3 minute read

Training a multilayer perceptron built in pure C++.

Open on GitHub

Fitting a neural network to data

We’ve built a tiny matrix library, and a flexible multilayer perceptron (MLP) with forward and backward methods. Now, it’s time to test if it can learn and fit data!

latent

Using the make_model() function (defined in Part 2) to create an MLP with 3 hidden layers with 8 hidden units each, we just need to write code for the data generation and the model training loop.

// main.cpp
#include "matrix.h" // contains matrix library
#include "nn.h"  // contains our MLP implementation

int main() {

  // init model
  int in_channels{1}, out_channels{1};
  int hidden_units_per_layer{8}, hidden_layers{3};
  float lr{.5f};

  auto model = make_model(
    in_channels, 
    out_channels, 
    hidden_units_per_layer, 
    hidden_layers, 
    lr);

  // open file to save loss, x, y, and model(x)
  std::ofstream my_file; 
  my_file.open ("data.txt");

  int max_iter{10000};
  float mse;

 //////////////////////////////////
 ////* training loop goes here*////
 //////////////////////////////////

  my_file.close();
}

Writing the training loop

Let’s fit our model to a nonlinear function: \(y = \sin^2(x)\) where \(x\in[0, \pi)\). On each iteration, we’ll generate an (x, y) pair using this function, then pass x through our model, \(\hat{y} \leftarrow \texttt{model}(x)\), and use our model.backprop() method to compute the gradient and backpropagate with respect to \(\texttt{loss}\leftarrow (y-\hat{y})^2\).

/* training loop */
const float PI {3.14159};
for(int i = 1; i<=max_iter; ++i) {

  // generate (x, y) training data: y = sin^2(x)
  auto x = mtx<float>::rand(in_channels, 1).multiply_scalar(PI);
  auto y = x.apply_function([](float v) -> float { return sin(v) * sin(v); });

  // forward and backward
  auto y_hat = model.forward(x); 
  model.backprop(y); // loss and grads computed in here

  // function that logs (loss, x, y, y_hat)
  log(file, x, y, y_hat); 
}

Trained model

I logged the (loss, x, y, y_hat) values to a .txt file, then parsed & plotted them in Python (plotting code is also included in the repo). The model clearly learns the function and reduces error over time (left panel). This is also qualitatively evident comparing the model outputs toward the beginning of training (middle panel – looks like trash) to those from the late phase of training (right panel). Looks pretty great :).

latent

Recap

We’ve come a long way: from zero to a fully trained model in just a couple hundred lines of C++. We built our own Matrix class with linear algebra capabilities, and a flexible implementation of a backprop-able MLP. Despite this being a relatively simple task in, say, Python, it’s fun to do away with all the machine learning library abstractions and just write things yourself – back to basics. I find that in higher-level languages you’re always worrying about whether or not your implementation is as efficient as it could be. E.g. when writing loops in some analysis code you always wonder if there’s a better vectorized approach. In C++. since you’re just so close to the bare metal, it seems to me like you just… write the loops. Julia kind of has the same vibes but C++ feels a bit more satisfyingly raw.
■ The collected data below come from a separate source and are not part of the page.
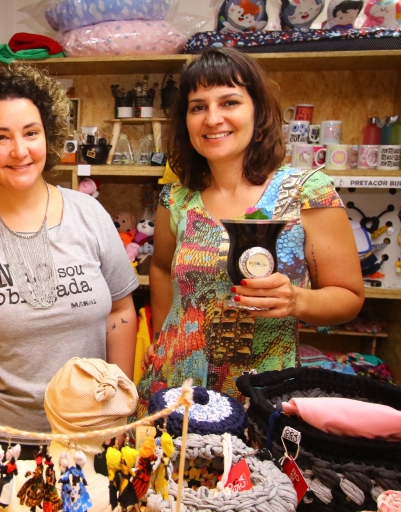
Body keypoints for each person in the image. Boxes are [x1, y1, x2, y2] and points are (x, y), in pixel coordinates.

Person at [0, 64, 139, 511]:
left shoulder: (89, 215)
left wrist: (118, 409)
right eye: (0, 136)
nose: (19, 150)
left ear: (48, 136)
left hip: (85, 437)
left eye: (30, 132)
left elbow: (120, 310)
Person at [136, 47, 364, 413]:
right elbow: (161, 268)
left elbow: (349, 296)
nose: (213, 119)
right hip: (175, 388)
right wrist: (163, 335)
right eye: (198, 107)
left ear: (258, 112)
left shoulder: (307, 191)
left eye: (229, 102)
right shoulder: (176, 199)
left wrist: (297, 301)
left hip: (261, 392)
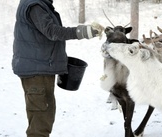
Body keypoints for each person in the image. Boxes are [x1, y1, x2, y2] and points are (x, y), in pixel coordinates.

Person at [12, 0, 103, 136]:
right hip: (37, 71)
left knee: (44, 115)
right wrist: (82, 32)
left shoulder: (40, 4)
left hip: (40, 68)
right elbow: (52, 32)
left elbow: (42, 38)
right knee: (40, 120)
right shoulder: (35, 6)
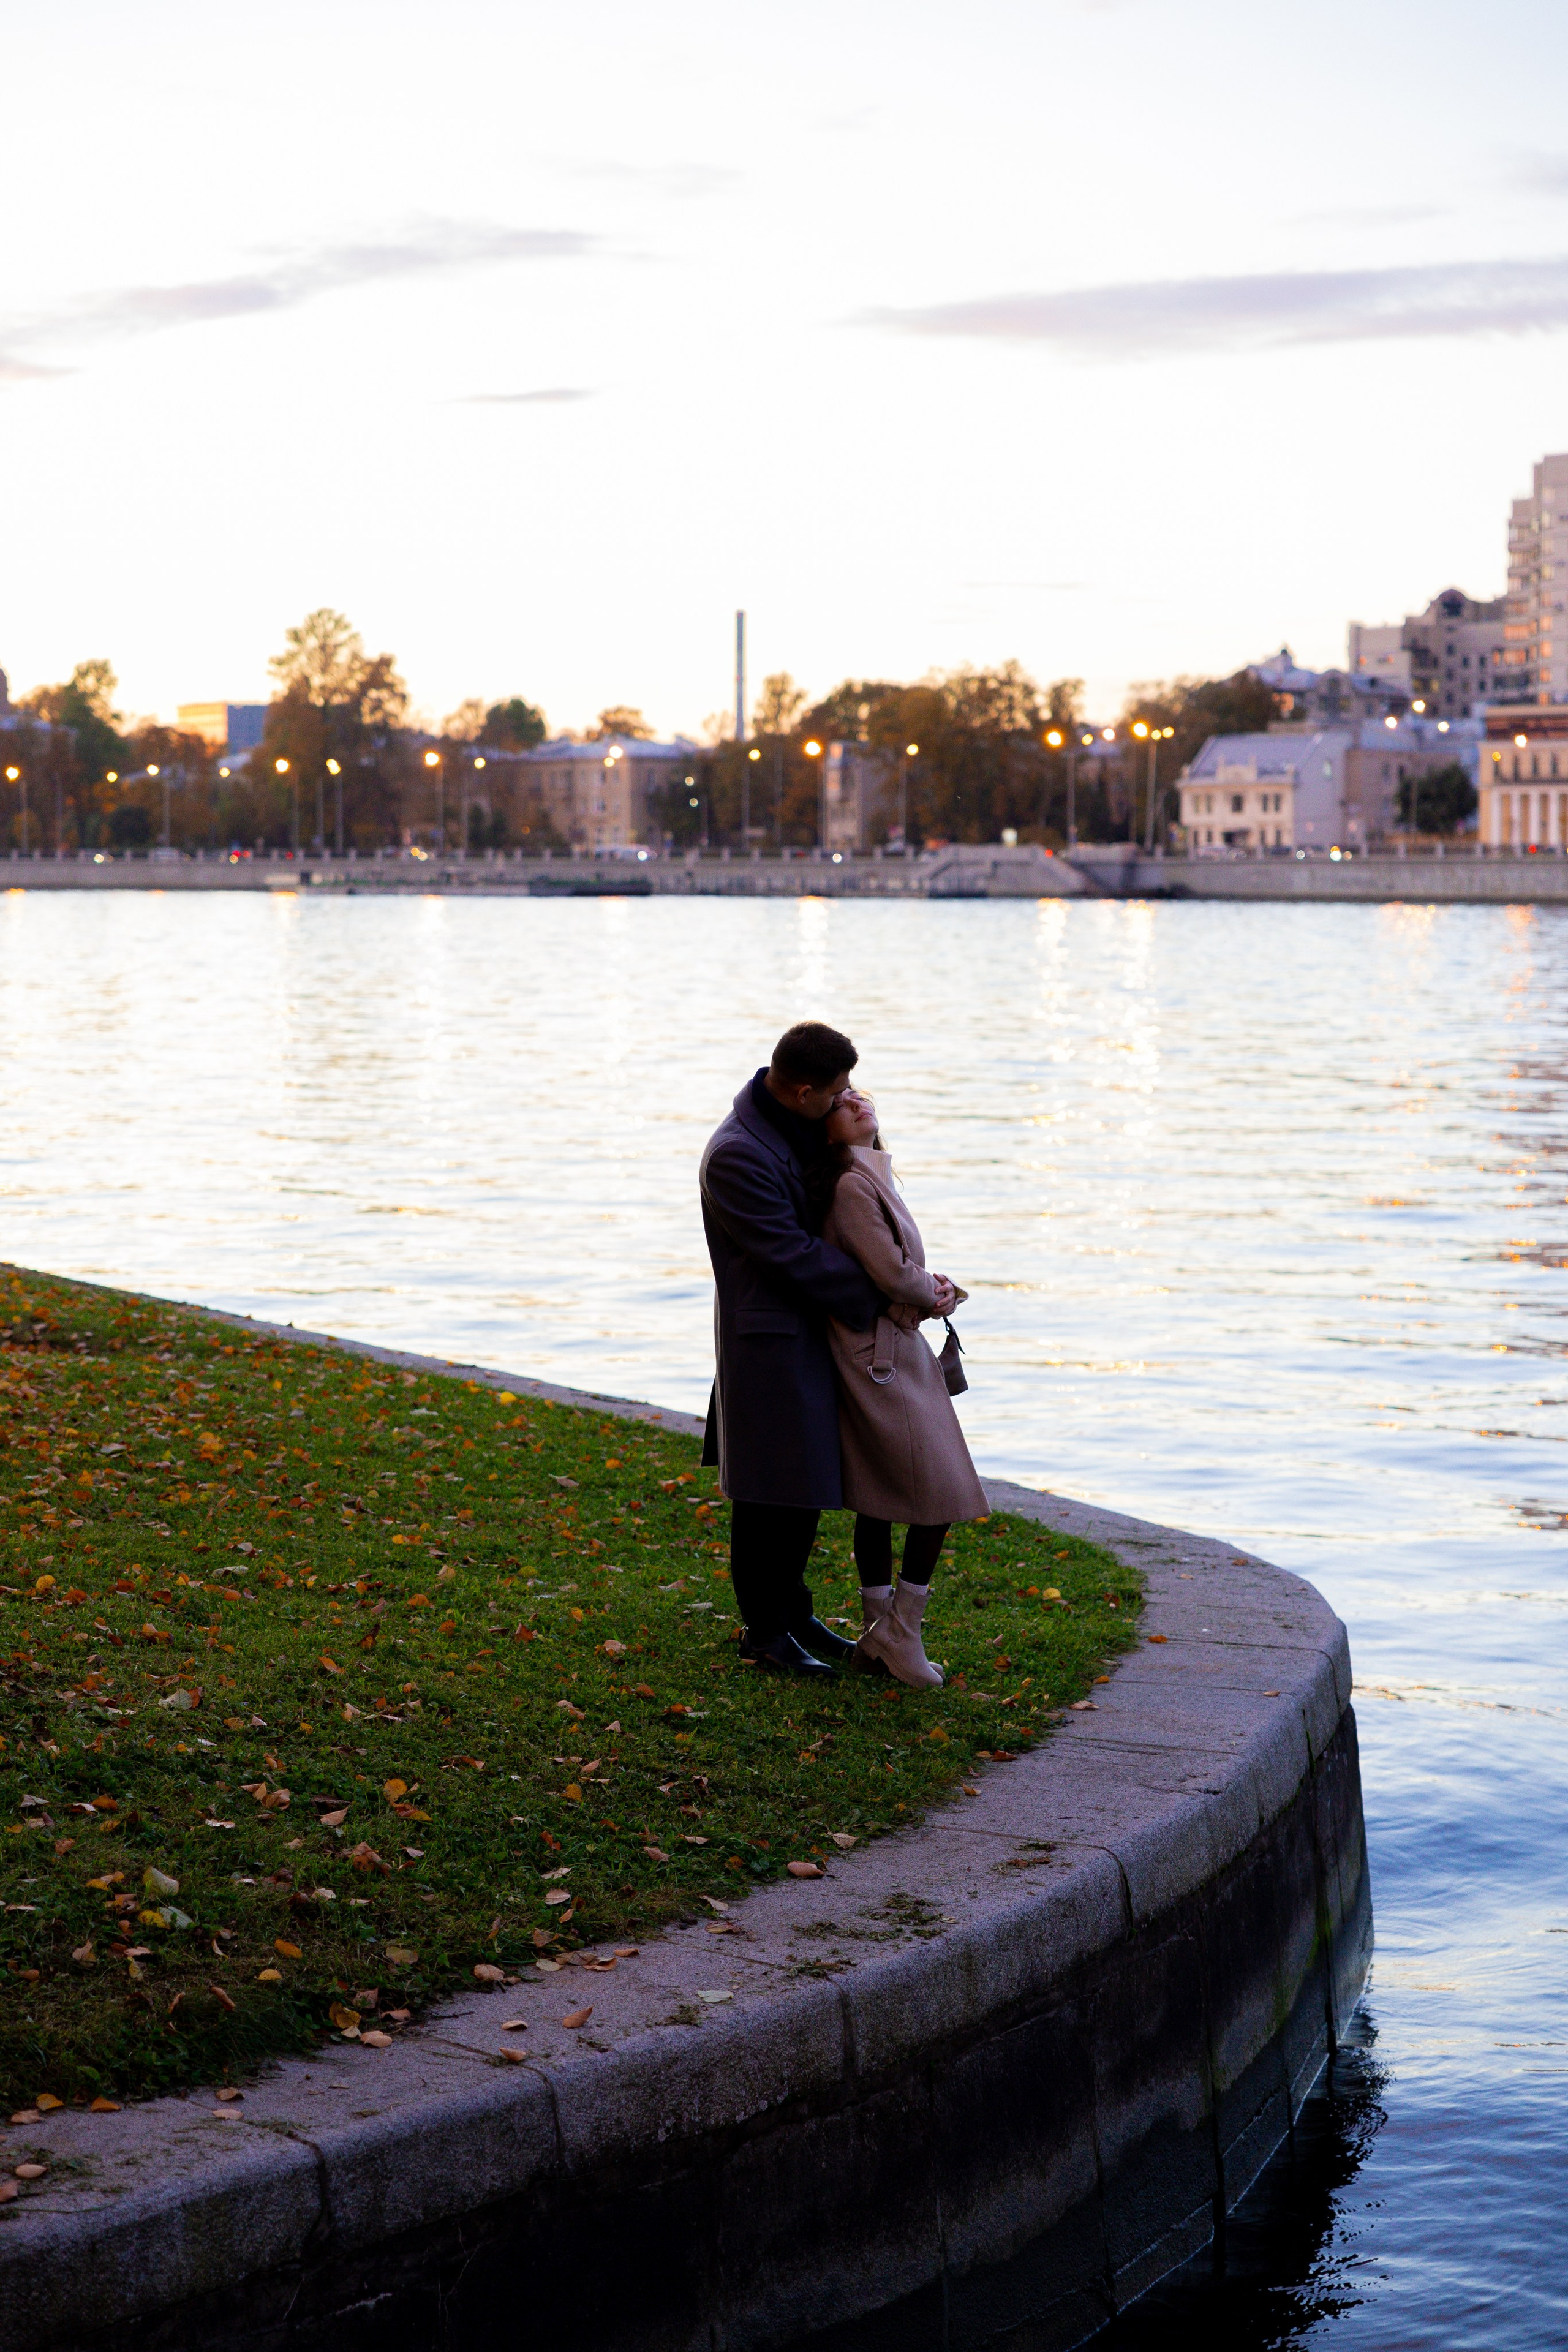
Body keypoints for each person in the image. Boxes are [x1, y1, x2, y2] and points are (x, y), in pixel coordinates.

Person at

This was my very first C++ project, and it covered a lot of useful topics to get familiarized with the language: strict typing & type inference, OOP, the standard library, and templated programming are a few things that immediately come to mind. I’m a long way to writing fully idiomatic C++ (the code written in this project has a Pythonic flavour to it) but it’ll be fun to look back at this down the road and see how I’ve improved.